> [Aim of the task] Below are entries; count each line that holds the word "engines" and report the number without any other words.

> [Given records]
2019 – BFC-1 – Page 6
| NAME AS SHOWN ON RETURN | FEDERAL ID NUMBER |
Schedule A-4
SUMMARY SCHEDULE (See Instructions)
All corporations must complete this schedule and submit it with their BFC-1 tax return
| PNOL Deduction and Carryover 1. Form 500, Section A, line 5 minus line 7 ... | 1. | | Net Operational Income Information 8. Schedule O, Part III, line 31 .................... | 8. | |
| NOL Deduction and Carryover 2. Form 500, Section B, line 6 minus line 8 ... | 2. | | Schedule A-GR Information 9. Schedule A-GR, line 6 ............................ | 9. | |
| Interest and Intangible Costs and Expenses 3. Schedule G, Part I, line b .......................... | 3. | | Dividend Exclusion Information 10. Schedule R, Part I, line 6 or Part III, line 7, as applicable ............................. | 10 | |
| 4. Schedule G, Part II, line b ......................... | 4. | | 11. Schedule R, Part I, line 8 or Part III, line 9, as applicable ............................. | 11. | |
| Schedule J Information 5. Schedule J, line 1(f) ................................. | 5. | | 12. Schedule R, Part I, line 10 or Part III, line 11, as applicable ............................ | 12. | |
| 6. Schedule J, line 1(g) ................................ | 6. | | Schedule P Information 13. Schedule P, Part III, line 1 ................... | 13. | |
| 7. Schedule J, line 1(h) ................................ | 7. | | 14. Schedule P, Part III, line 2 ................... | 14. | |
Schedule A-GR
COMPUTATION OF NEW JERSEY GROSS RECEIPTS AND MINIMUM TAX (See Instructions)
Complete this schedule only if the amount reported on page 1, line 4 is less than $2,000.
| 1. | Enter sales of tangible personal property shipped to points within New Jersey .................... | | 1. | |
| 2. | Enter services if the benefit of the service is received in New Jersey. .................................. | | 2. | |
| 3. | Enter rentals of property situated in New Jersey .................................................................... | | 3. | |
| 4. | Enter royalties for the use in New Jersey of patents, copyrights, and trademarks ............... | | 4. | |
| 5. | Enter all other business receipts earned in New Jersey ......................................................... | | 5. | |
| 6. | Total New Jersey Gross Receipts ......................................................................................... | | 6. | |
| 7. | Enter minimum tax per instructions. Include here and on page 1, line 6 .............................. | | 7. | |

==

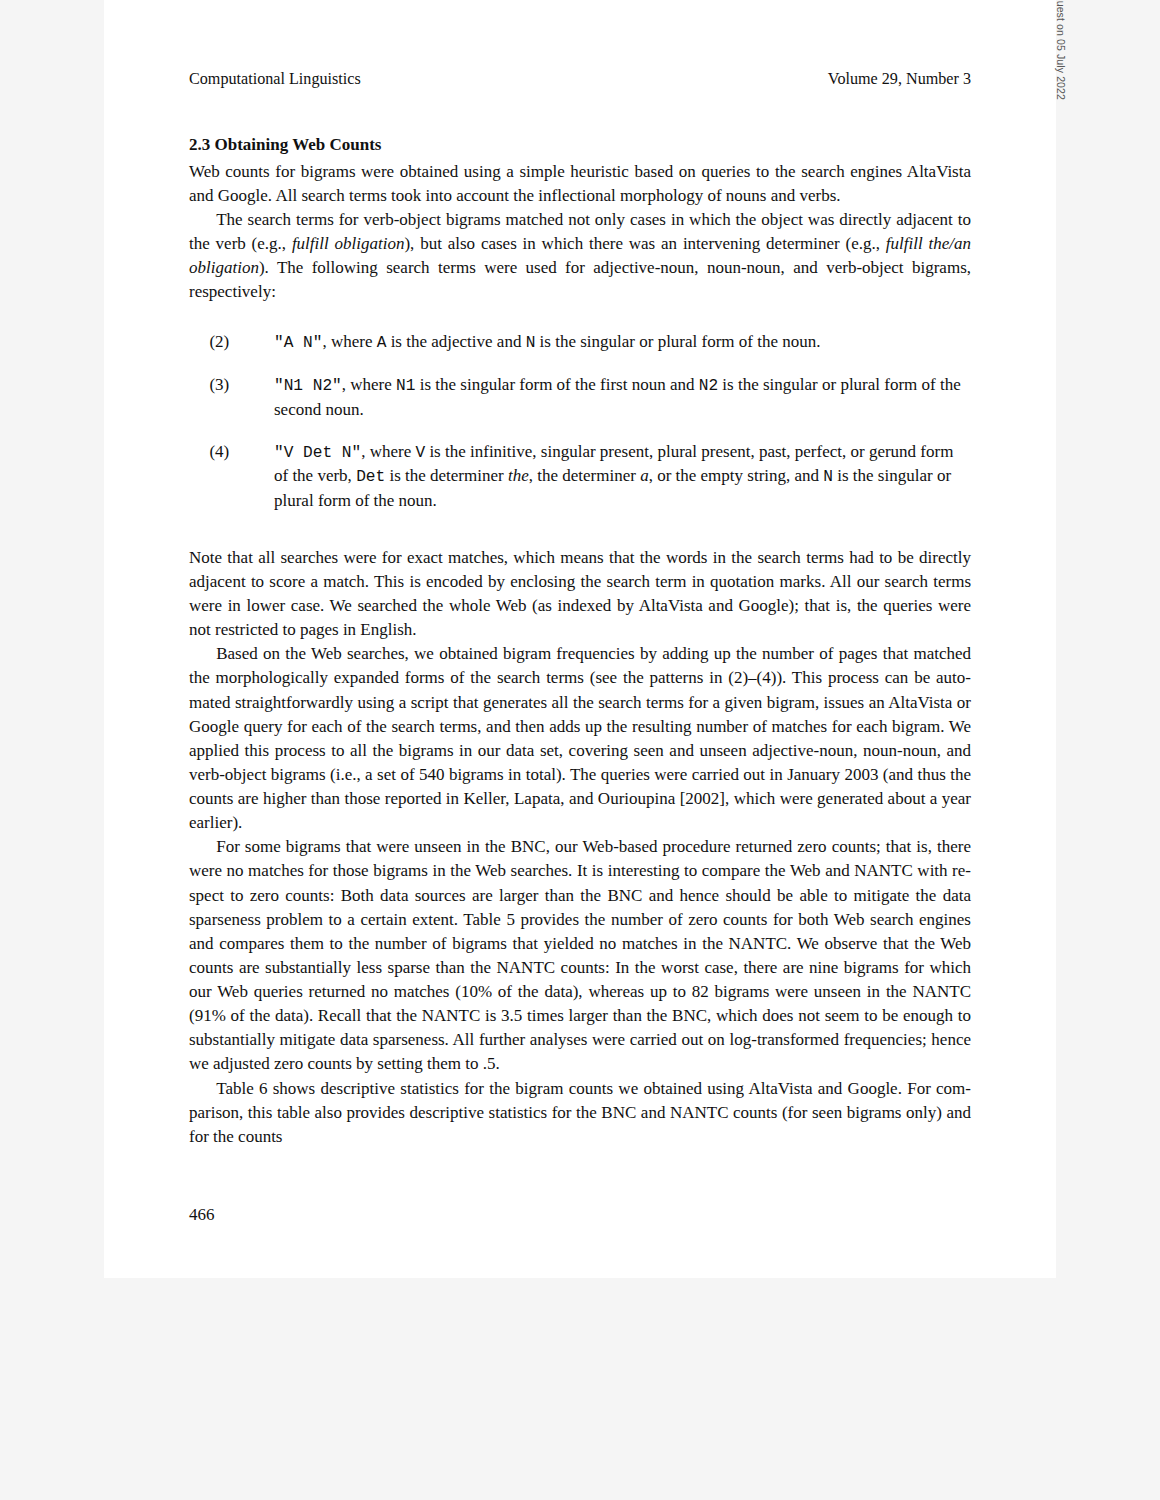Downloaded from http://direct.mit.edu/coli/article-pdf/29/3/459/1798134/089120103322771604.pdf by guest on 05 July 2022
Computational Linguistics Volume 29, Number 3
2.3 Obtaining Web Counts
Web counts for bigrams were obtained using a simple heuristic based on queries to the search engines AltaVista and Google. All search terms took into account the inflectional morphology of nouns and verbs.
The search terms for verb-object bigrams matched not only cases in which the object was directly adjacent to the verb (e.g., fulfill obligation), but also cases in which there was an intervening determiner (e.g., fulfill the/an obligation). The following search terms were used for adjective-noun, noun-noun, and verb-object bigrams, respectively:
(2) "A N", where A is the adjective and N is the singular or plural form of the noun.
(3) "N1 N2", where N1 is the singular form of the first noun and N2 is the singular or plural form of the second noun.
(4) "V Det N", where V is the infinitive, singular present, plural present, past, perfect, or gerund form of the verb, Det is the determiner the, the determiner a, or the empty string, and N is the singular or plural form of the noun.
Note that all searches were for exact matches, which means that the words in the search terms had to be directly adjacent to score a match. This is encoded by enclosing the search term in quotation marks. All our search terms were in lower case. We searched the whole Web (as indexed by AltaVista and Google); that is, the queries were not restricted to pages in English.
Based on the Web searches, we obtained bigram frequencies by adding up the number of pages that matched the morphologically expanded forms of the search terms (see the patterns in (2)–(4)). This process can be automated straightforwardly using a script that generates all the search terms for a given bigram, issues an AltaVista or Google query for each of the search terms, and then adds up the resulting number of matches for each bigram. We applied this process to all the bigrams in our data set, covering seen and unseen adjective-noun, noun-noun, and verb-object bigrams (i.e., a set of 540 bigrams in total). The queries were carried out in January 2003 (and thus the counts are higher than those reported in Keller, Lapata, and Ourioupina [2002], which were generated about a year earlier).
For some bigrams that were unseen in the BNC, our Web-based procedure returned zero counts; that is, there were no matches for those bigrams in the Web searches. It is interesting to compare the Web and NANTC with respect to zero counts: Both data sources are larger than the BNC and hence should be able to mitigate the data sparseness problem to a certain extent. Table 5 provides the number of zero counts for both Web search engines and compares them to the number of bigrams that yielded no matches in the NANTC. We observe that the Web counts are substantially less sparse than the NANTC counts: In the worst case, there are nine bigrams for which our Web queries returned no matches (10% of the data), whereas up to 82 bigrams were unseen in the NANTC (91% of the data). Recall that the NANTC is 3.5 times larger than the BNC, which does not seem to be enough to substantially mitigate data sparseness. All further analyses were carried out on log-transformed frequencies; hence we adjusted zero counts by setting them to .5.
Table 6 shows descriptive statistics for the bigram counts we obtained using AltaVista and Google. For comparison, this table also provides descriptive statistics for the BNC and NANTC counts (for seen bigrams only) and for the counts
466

> [Expected output] 2